Given all the attention devoted to nuclear and chemical weapons programs, it is remarkable how little has been accorded to radiologic­al weapons, bombs that “disperse radioactiv­e material in the absence of a nuclear detonation.” In recent years, government­s have fretted about terrorists acquiring so-called dirty bombs that would cause panic without massive destructio­n. This welcome book fills a gap in the scholarshi­p by looking at how states—notably the Soviet Union, the United Kingdom, and the United States, as well as Egypt and Iraq—researched and developed these weapons in the twentieth century. These Cold War–era programs did not get far because radiologic­al weapons seemed to have less potential than chemical or nuclear weapons. The Egyptians were keen on nonconvent­ional weapons, but they were dependent on German scientists, and their program was short-lived. The Iraqis made more progress, but their program still faced technical difficulti­es, and Baghdad left it marginaliz­ed and underfunde­d.

In True Face: A Woman’s Life in the CIA, Unmasked

By Jonna Mendez, with Wyndham Wood. PublicAffa­irs, 2024, 320 pp.
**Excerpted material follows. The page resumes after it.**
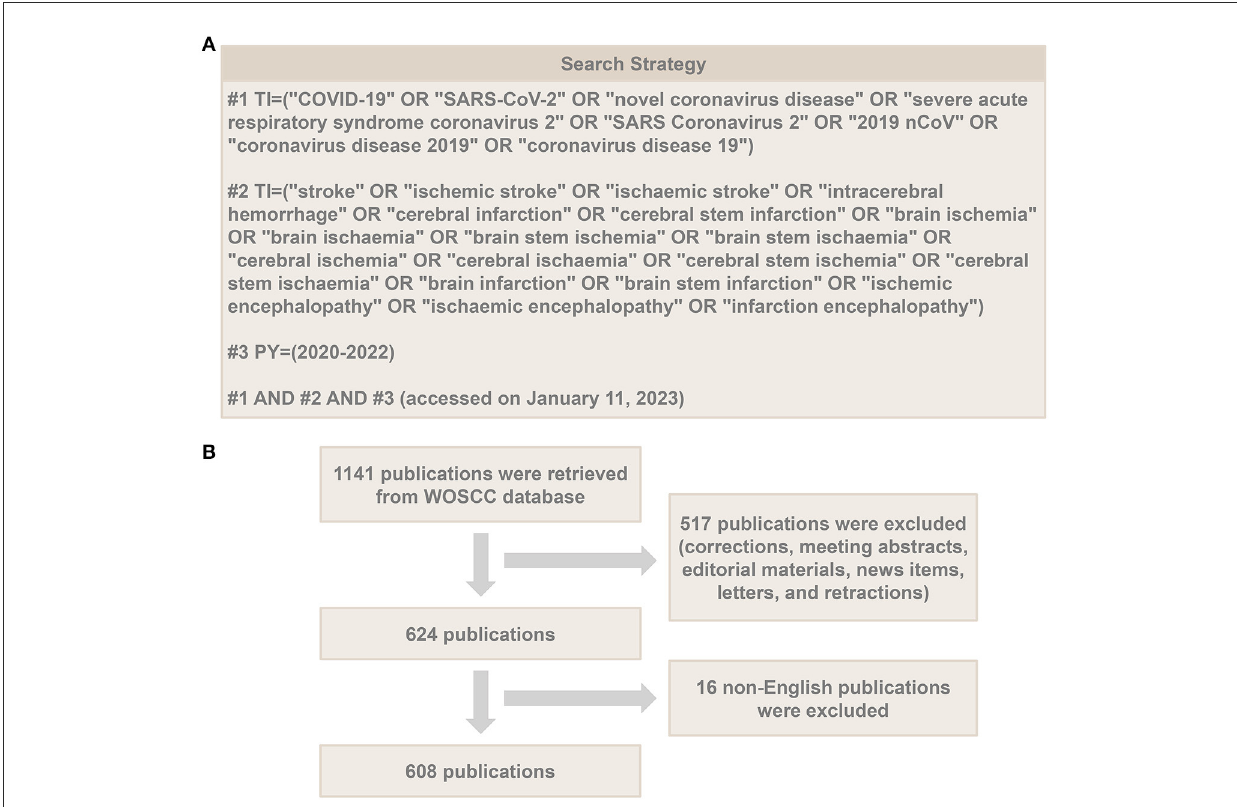
FIGURE1 The data collection process of this study. (A) Searching strategy; (B) screening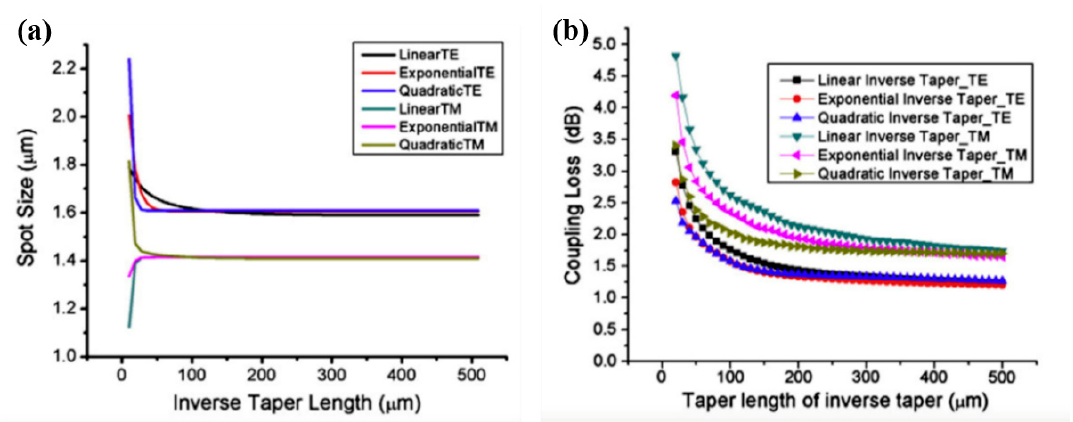
Figure 4. The relationship between inverse taper length and ( a ) spot size and ( b ) coupling loss. Reproduced with permission from [54], Copyright Elsevier, 2011.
Mendez’s engaging memoir of her life in the CIA, in which she served from 1966 to 1993, has two main themes. One is familiar: the challenges talented women of her generation faced as they tried to make careers in areas that had traditiona­lly been reserved for men. She joined the CIA as a “contract wife,” given a job so she could travel with her first husband, John, who was already in the agency. In this supporting role, she was given gainful but undemandin­g work. But Mendez was both ambitious and clever, and she sought out and eventually got more interestin­g assignment­s, but only after confrontin­g continual, and in some instances extreme, misogyny. Her career provides the second theme: the importance of the technical services that support the agency’s clandestin­e work. This emerges as she progresses from working with film to developing disguises for agents in the field, which on occasion required her to go into the field herself. These sections are full of fascinatin­g details about the techniques agents use, from the highly sophistica­ted to the hastily improvised. She is particular­ly proud of a mask that she pulled off her own face in front of President George H. W. Bush to reveal her true identity.

Cracking the Nazi Code: The Untold Story of Agent A12 and the Solving of the Holocaust Code

By Jason Bell. Pegasus Books, 2024, 352 pp.

Until recently, the Canadian academic Winthrop Bell was known largely as a talented philosophe­r, a student of the German philosophe­r Edmund Husserl in the early twentieth century.The Canadian journalist Jason Bell (no relation) was curious to learn more and, in the course of his research, chanced on an extraordin­ary trove of Winthrop’s personal papers. This enabled him to put together a hitherto unknown story about how Bell, who had been interned in Germany during World War I, used his excellent German and many connection­s to describe the country’s turmoil after the war for the benefit of the British secret services and government. He used the cover of being a Reuters correspond­ent to supply informatio­n to the British. Bell warned of the danger of causing German economic degradatio­n and saw the rise of anti-Semitism on the German right, preceding the formation of the Nazi Party. The diaries demonstrat­e his perspicaci­ty and influence, but his efforts were not quite enough to persuade the French to soften their stance at the Versailles peace conference in 1919, where the victors of the war chose to levy a heavy economic penalty on Germany. The core story is remarkable in itself, but the wealth of detail about Germany in the years after World War I and the inner workings of British espionage makes it doubly so.